UW needs ‘to learn how to win’

  • By John Sleeper / Herald columnist
  • Saturday, September 3, 2005 9:00pm
  • Sports

SEATTLE – The first important thing to remember is the way it felt last season.

The Huskies were 1-10, the worst record in school history and an absolute embarrassment for a program that prides itself so deeply in its tradition.

One-and-10 is a slap. It’s 10 weeks of insult. It’s 10 weeks of desperately trying to summon the energy to renew hope at the beginning of the week, only to be slapped again come game day.

That is the perspective you see from UW center Brad Vanneman, who played every single game and played every single week of a 1-10 season.

So you have to understand his hurt, along with the hurt of his teammates following Saturday’s season-opening, 20-17 defeat to Air Force.

“I’m tired of these stupid-ass losses,” he said.

Saturday’s was a different type of defeat. It felt different. It tasted different. In stark contrast to almost the entirety of last season, the Huskies appeared in control in the fourth quarter.

They had it. They lost it. And they were kicking themselves afterward.

Isaiah Stanback had just hooked up with Cody Ellis for a 27-yard TD pass to go up 17-6. The crowd – if 26,482 at Qwest Field can be called a crowd – was amped and raucous. The Falcons were pinned back at their 1-yard line thanks to a botched kickoff “return” by Greg Kirkwood, a senior receiver from Othello.

It was there for the taking, the first Husky victory since a 21-6 win over horrid San Jose State last Oct. 9.

All they needed to do was to hang on for 10 more minutes.

Victory seemed especially attainable Saturday, given the way the Huskies played. Last season’s nation-leading 42 turnovers, or nearly one every quarter of play, seemed a distant memory. Saturday’s Huskies didn’t lose a turnover. Zero.

Stanback, who completed just 34 percent of his throws last year, seemed a different guy in a performance in which he completed 19 for 27 passes for 242 yards and a TD.

Stanback played with discipline and intelligence – again, a shuttle launch away from the unprepared, panicked kid who ran when he shouldn’t have because he had neither confidence in his throwing arm nor sufficient mental grasp of the offense.

“It’s just working hard in the off-season and preparing myself to play,” Stanback said. “I used to put a lot of pressure on myself to make plays. When it’s my turn to make plays, I will use my legs, but I’m a quarterback, so I have to throw the ball first.”
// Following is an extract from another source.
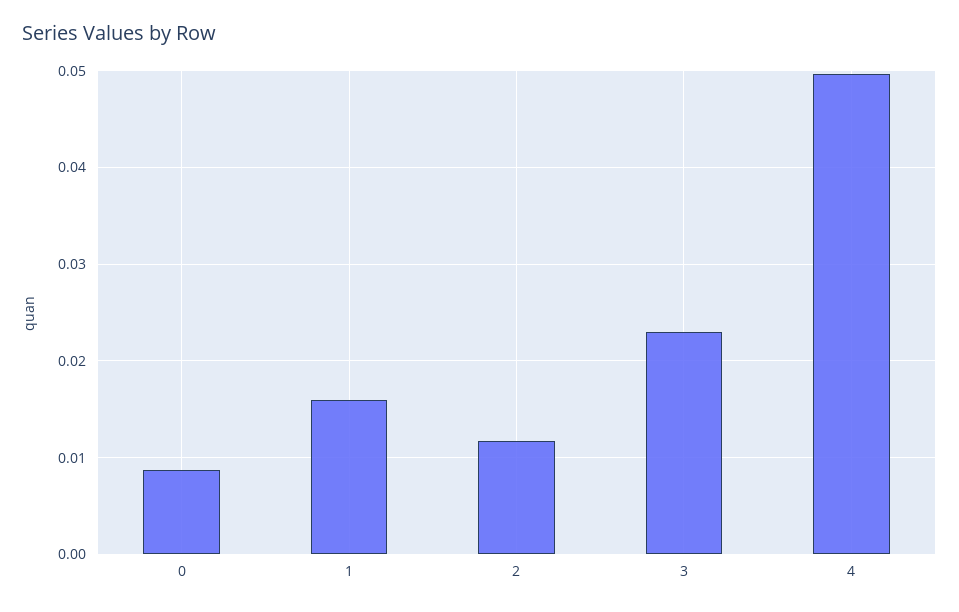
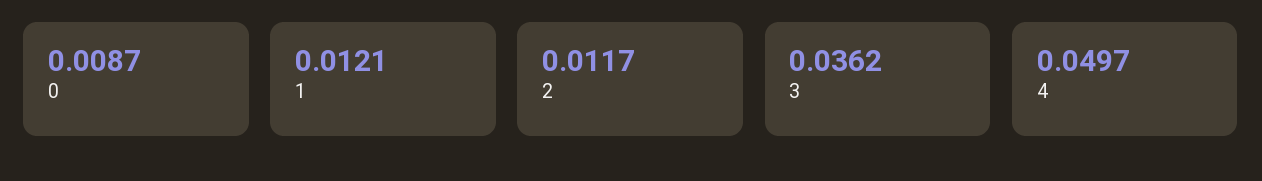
1: 0.016 -> 0.0121
3: 0.023 -> 0.0362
In that same vein, the Husky running game seemed back after a long absence.

Third-year sophomore Louis Rankin, who totaled 35 yards on eight carries all last season, slashed and powered his way to 112 yards on 23 carries against the Falcons.

Unlike the Rankin who showed up at preseason camp two years ago as a freshman overflowing with false confidence and caring only about Louis Rankin, this one showed his maturity.

“We lost the game, so I guess that (his personal day) wasn’t enough,” he said Saturday.

The 2005 Huskies, the team coach Ty Willingham is busy transforming, are learning to crawl, a necessary step before they take on the more advanced skill of walking. They have much to learn before they’ll be ready to compete evenly with the USCs of the world.

Saturday’s defeat was a lesson on putting away an opponent they had on the ropes. It was a lesson on the way to close out a game, about going in for the kill.

Safety Dashon Goldson learned the importance of making the tackle before making the attempt to strip the ball from a foe. That’s what Goldson didn’t do when Kirkwood burned him and Josh Okoebor for an 84-yard TD catch that cut the Husky margin to 17-13 in the fourth quarter.

“I’ll never do that again,” Goldson said.

They have to learn to make crucial plays when absolutely needed, as the defense didn’t do on too many third-and-long and fourth-down situations. It has to fight through fatigue, which slowed the defense as a result of long Air Force drives of 16, 14, 13, 13 and nine plays.

“We have to learn how to win,” linebacker Joe Lobendahn said. “We had it in our hands. We felt it. Touched it. We just have to finish. We have to learn how to win.”

Against the Falcons, Washington showed how far it has come. It also showed how far it has to go.

It was a different kind of defeat, light years from the ones last season in which the Huskies were rarely competitive.

But it was a defeat nonetheless.

“This is one of the tougher losses I’ve ever experienced, even with the dismal season we had last year,” Vanneman said. “It’s because I know how much better we are as a team. We’re going to win a lot of football games this year. There’s no doubt about that.

“It’s just frustrating to play that hard and to feel like you’re doing something right and still not win.”